2.  Effects on the agreement. Acquisition agreements involving a simultaneous signing and closing are much simpler than those involving delayed closings. The reason for this is that the covenants which govern between the signing and the closing and the conditions to closing may be eliminated. For example, no shop provisions, options and break-up fees are only necessary in the event of a delayed closing (see section IIIC “Specific covenants; effects of termination: no shops, options and break-up fees” below). Other than the principal financial terms, only the representations and warranties, the related indemnification provisions and the post closing covenants need to be included in the Agreement.

3.  Disclosure. During the period between the signing and the closing, the buyer is typically given full access to the seller’s books, records and other pertinent data. Prior to the signing, the buyer’s access will be less extensive because of the seller’s reluctance to provide certain information in the absence of a signed agreement.

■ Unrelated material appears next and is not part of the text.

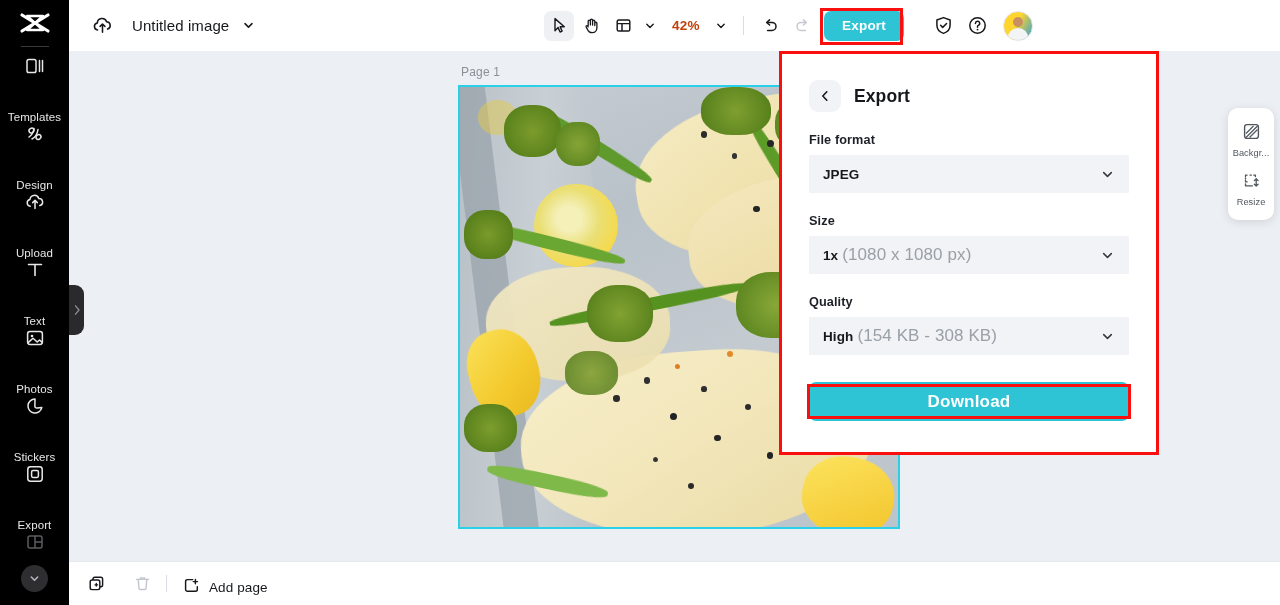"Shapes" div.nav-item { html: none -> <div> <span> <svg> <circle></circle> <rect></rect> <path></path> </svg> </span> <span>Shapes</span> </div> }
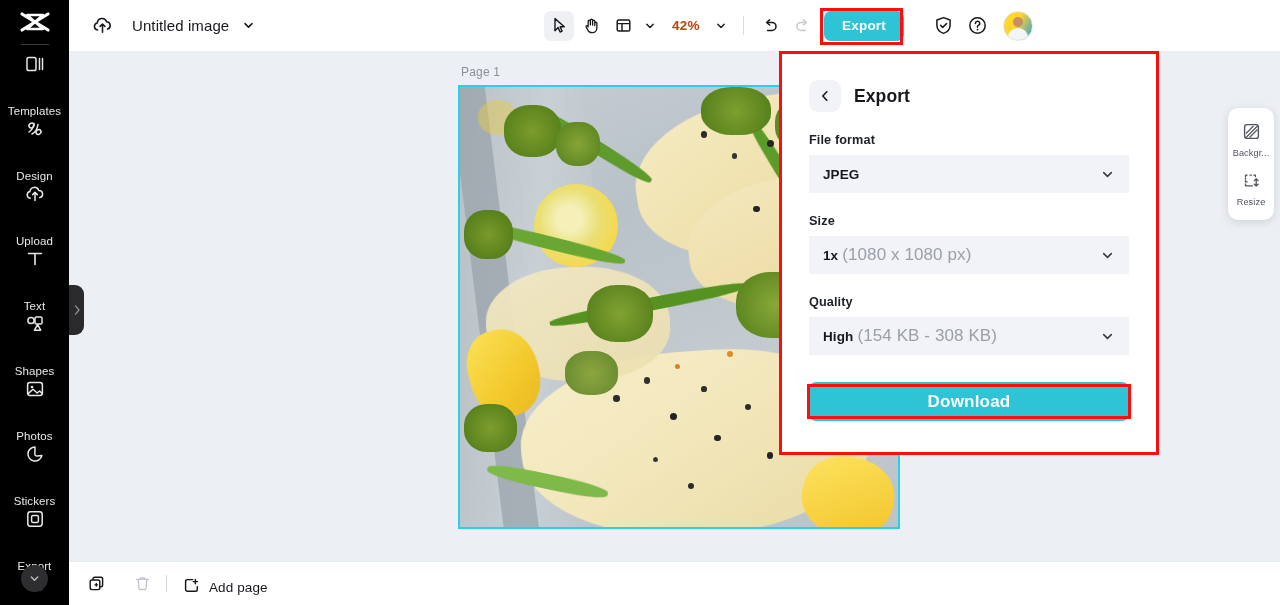"Download" #download-button { font-size: 17px -> 11px; height: 39px -> 17px }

II.  REPRESENTATIONS AND WARRANTIES.

A.  Seller’s representations. The seller’s representations and warranties serve various purposes from the buyer’s perspective. First, the buyer seeks assurance that the seller has the authority and power to enter into the transaction, and that once the buyer pays the consideration, it will own the business being acquired. Second, the representations serve as a means to acquire information from the seller regarding the nature and value of the business. Representations force the seller to carefully consider and disclose material that may not otherwise be discoverable by the buyer through due diligence. In addition, through the operation of the conditions to closing, the representations provide the buyer with the right to terminate the agreement in the event that any of the representations prove to be false at the time of the closing. The representations also provide the groundwork for indemnification after the closing.

B.  Buyer’s representations. The seller will also want to obtain representations to the effect that the transaction is properly authorized and is binding on the buyer. Aside from these, the form of payment will govern the extent of any other representations and warranties that the seller will require from the buyer.